I am using terminationGracePeriodSeconds: 30
EDIT: added the result of kubectl describe pod <podname>
for the pod that is the Terminating
status for 9 hours as of now:
Name: storeassets-5383k
Namespace: default
Node: gke-recommendation-engin-default-pool-c9b136a8-0qms/10.132.0.85
Start Time: Sat, 11 Mar 2017 06:27:32 +0000
Labels: app=storeassets
deployment=ab08dc44070ffbbceb69ff6a5d99ae61
version=v1
Status: Terminating (expires Tue, 14 Mar 2017 01:30:48 +0000)

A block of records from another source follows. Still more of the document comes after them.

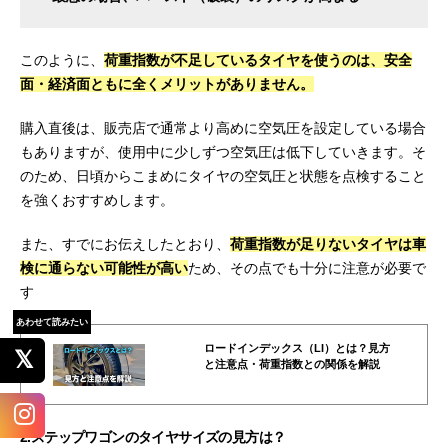
このように、
荷重指数が不足しているタイヤを使うのは、安全
面・経済面ともに全くメリットがありません。
購入直後は、販売店で通常より高めに空気圧を設定している場合
もありますが、使用中に少しずつ空気圧は低下していきます。そ
のため、日頃からこまめにタイヤの空気圧と状態を点検すること
を強くおすすめします。
また、すでにお伝えしたとおり、
荷重指数が足りないタイヤは車
検に通らない可能性が高い
ため、その点でも十分に注意が必要で
す
あわせて読みたい
ロードインデックス（LI）とは？見方
と注意点・荷重指数との関係を解説
2.ステップワゴンのタイヤサイズの見方は？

Termination Grace Period: 30s
Reason: NodeLost
Message: Node gke-recommendation-engin-default-pool-c9b136a8-0qms which was running pod storeassets-5383k is unresponsive
IP: 10.60.3.7
Controllers: ReplicationController/storeassets
Containers:
storeassets:
Container ID: docker://7b38f1de0321de4a5f2b484f5e2263164a32e9019b275d25d8823de93fb52c30
Image: eu.gcr.io/<project-name>/recommendation-content-realtime
Image ID: docker://sha256:9e8cf1b743f94f365745a011702a4ae1c2e636ceaaec4dd8d36fef6f787aefe7
Port:
Command:
python
-m
realtimecontent.storeassets
Requests:
cpu: 100m
State: Running
Started: Sat, 11 Mar 2017 06:27:33 +0000
Ready: True
Restart Count: 0
Volume Mounts:
/var/run/secrets/kubernetes.io/serviceaccount from default-token-qwfs4 (ro)
Environment Variables:
RECOMMENDATION_PROJECT: <project-name>
RECOMMENDATION_BIGTABLE_ID: recommendation-engine
GOOGLE_APPLICATION_CREDENTIALS: recommendation-engine-credentials.json
Conditions:
Type Status
Initialized True
Ready False
PodScheduled True
Volumes:
default-token-qwfs4:
Type: Secret (a volume populated by a Secret)
SecretName: default-token-qwfs4
QoS Class: Burstable
Tolerations: <none>
No events.
As for why the pods are getting terminated, it must be because your image/container is exiting with a successful status.
Try logging your pod until it exits. You might be able to see the reason why from there.